La Commission bancaire de la Chambre de Commerce Internationale (CCI) a adopté, le 25 octobre 2006, la version révisée des Règles et usances uniformes relatives aux crédits documentaires, à savoir les RUU 600. Cette nouvelle version des RUU, qui est l’aboutissement de plus de trois ans de travaux, entrera en vigueur le 1er juillet 2007 ; elle remplacera les RUU 500, entrées en vigueur en 1993.
Cette nouvelle version des RUU n’existe pour l’heure qu’en langue anglaise (la version « officielle » de la CCI en langue française devrait être disponible au cours du premier semestre 2007) ; son interprétation pourra être affinée par les commentaires du groupe de rédaction de la Commission bancaire de la CCI.
Les RUU ont pour objectif d’uniformiser les échanges commerciaux financés par le biais d’accréditifs ; objectif atteint, puisqu’à l’heure actuelle, elles régissent la quasi-totalité des crédits documentaires et peuvent aussi s’appliquer aux lettres de crédit standby. Ces règles, auxquelles le Tribunal fédéral attribue le statut de lex contractus, valant comme conditions générales du contrat, s’appliquent si les parties s’y réfèrent expressément (art. 1 RUU 600). Elles consacrent surtout les principes essentiels du crédit documentaire, à savoir l’abstraction et la rigueur documentaire.
Les RUU 600 n’apportent, à vrai dire, pas de changements fondamentaux. D’une manière générale, on peut relever les principales modifications suivantes :
a. le nombre d’articles a été réduit de 49 à 39 ; cette réduction a en partie été rendue possible par l’introduction d’un article de définitions (art. 3).

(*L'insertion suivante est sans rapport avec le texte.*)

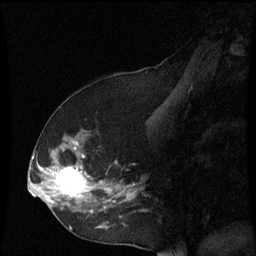
Breast MRI (dynamic contrast-enhanced), one sagittal slice; position 31 of 60 along the scan axis; dynamic contrast-enhanced series, image 2 of 3 at this slice position (ordered by acquisition); 1.5 T; TE 4.2 ms, TR 8.9 ms; 256 × 256 image matrix, field of view 200 × 200 mm. Patient: female, 53 years. From the clinical record (not read from this slice): setting: breast cancer imaged before/during neoadjuvant chemotherapy; receptor status: HR-positive, HER2-negative.
Annotated regions visible in this slice (semi-automatically segmented with operator editing):
- analysis volume of interest (the breast-tissue region the enhancement analysis was run in; not a lesion): bounding box <38,130,143,231> (left, top, right, bottom; pixels)
- tumour enhancement mask (voxels above the 70 % enhancement threshold inside the analysis volume of interest): <38,142,135,229>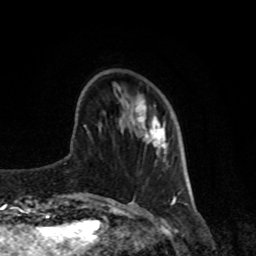
Breast MRI, one axial slice; slice 26 of 80 in the series (ordered by position); cropped to one breast; dynamic contrast-enhanced series, time point 2 of 8 at this slice position (early post-contrast); 1.5 T; TE 4.2 ms, TR 7 ms; 2 mm slice thickness; 256 × 256 image matrix, field of view 170 × 170 mm. Female patient.
Annotated regions visible in this slice (semi-automatic segmentation, software-assisted and operator-edited):
- enhancing-tissue mask used for the functional tumour volume (all voxels passing the contrast-enhancement thresholds inside the analysis volume; usually the tumour): bounding box (x1, y1, x2, y2) in pixels: (137, 101, 167, 154)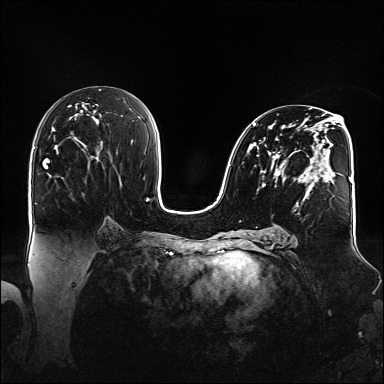
Breast MRI (dynamic contrast-enhanced), one axial slice; slice 80 of 160 in the series (ordered by position); dynamic contrast-enhanced series, time point 2 of 6 at this slice position (early post-contrast); 1.5 T; TE 2.3 ms, TR 5.2 ms; 1.1 mm slice thickness; 384 × 384 image matrix, field of view 360 × 360 mm. Female patient.
Annotated regions visible in this slice (semi-automatically segmented with operator editing):
- enhancing-tissue mask used for the functional tumour volume (all voxels passing the contrast-enhancement thresholds inside the analysis volume; usually the tumour): box from (x=247, y=108) to (x=348, y=201) px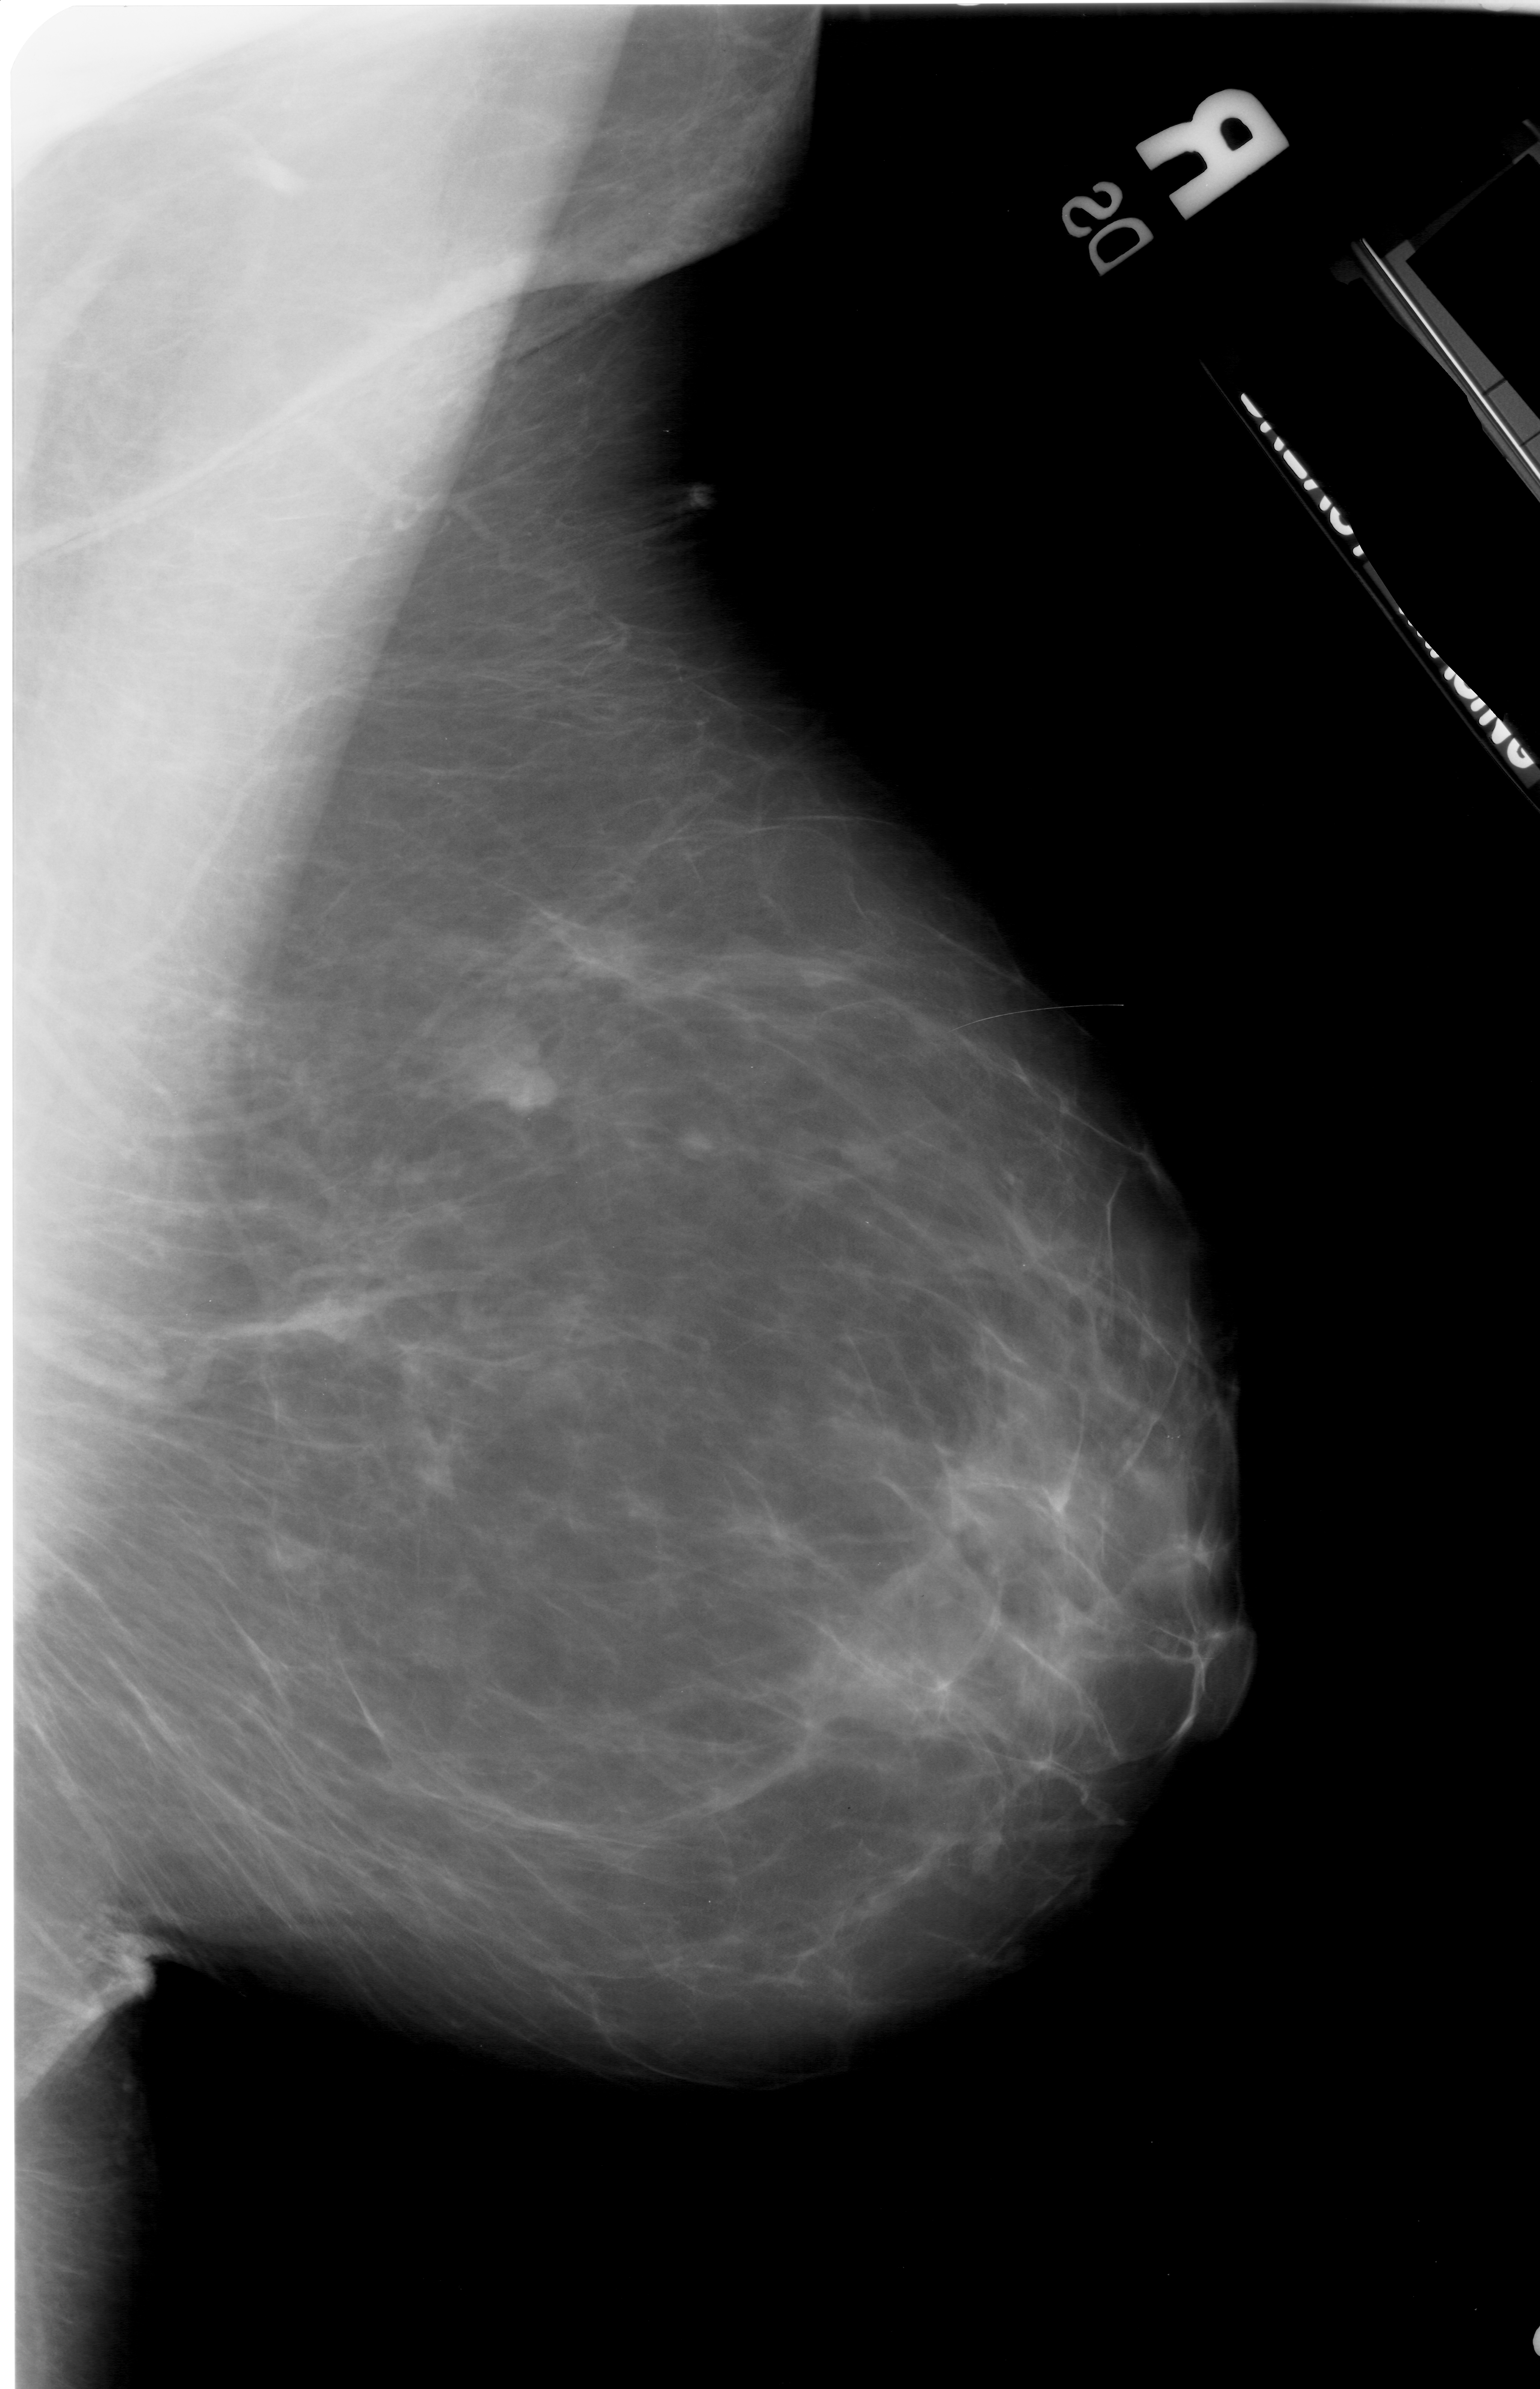
Scanned film-screen mammogram. Right breast. MLO view. Breast composition: almost entirely fatty (BI-RADS density category 1 of 4). 1540 × 2389 image matrix.
Expert-marked regions of interest on this image (one box per marked abnormality):
- mass, shape lobulated, margins obscured; BI-RADS assessment category 3; pathology result (as recorded, not read from the image): benign: bounding box <464,1041,560,1119> (left, top, right, bottom; pixels)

Le style des RUU a par ailleurs été allégé et amélioré ;
b. un crédit ne peut désormais plus être révocable, il ne peut être qu’irrévocable. La suppression des crédits révocables est bienvenue car ceux-ci n’étaient presque jamais utilisés en pratique ;
c. un crédit réalisable auprès d’une banque désignée peut également l’être auprès de la banque émettrice (art. 6 a) ;
d. la principale modification des RUU 600 a trait au délai d’examen des documents. Le « délai raisonnable ne dépassant pas 7 jours ouvrés suivant le jour de réception des documents » consenti à la banque pour examiner les documents et décider de les accepter ou de les refuser, a été remplacé par un délai de 5 jours ouvrés maximum (art. 14 b). Cette modification revêt une portée pratique considérable. En effet, lorsque la banque constate que les documents qui lui sont présentés ne sont pas conformes en apparence aux conditions de l’accréditif, elle doit (i) notifier son refus au plus tard le 5ème jour ouvré suivant la réception des documents, (ii) indiquer dans son avis de refus toutes les irrégularités qui l’amènent à refuser les documents, et (iii) préciser si elle tient les documents à la disposition de celui qui les a présentés en attente de ses intructions, si elle les lui réexpédie, ou encore – et il s’agit là de deux nouvelles alternatives introduites par les RUU 600 – si elle les tient à disposition jusqu’à réception d’une renonciation du donneur d’ordre (que la banque accepte) à se prévaloir des irrégularités, etc, ou si elle agit en accord avec les instructions précédemment reçues de celui qui a présentés les documents (art. 16 c). Or, si la banque ne respecte pas ces incombances, elle ne pourra plus faire valoir que les documents ne sont pas conformes avec les termes et conditions du crédit (c’est le fameux principe « paiement contre documents ») (art. 16 d et f). Pour les crédits documentaires ou lettres de crédits standby soumis au RUU 600, ce qui pourra intervenir dès le 1er juillet prochain, il sera pour les banques extrêmement important de respecter ce délai de 5 (et non plus de 7) jours ouvrés. Pour les crédits soumis aux RUU 500, encore en vigueur après le 1er juillet 2007, l’ancien délai de 7 jours devrait – semble-t-il – encore prévaloir ; cela étant, les banques seraient bien inspirées, par prudence, de déjà appliquer le délai de 5 jours maximum (on rappelera à cet égard que pour le Tribunal fédéral, le délai raisonnable est de 1 à 3 jours ouvrés, sauf si les documents sont rédigés dans une langue non usuelle dans le milieu bancaire, ou si le crédit compte de très nombreux documents).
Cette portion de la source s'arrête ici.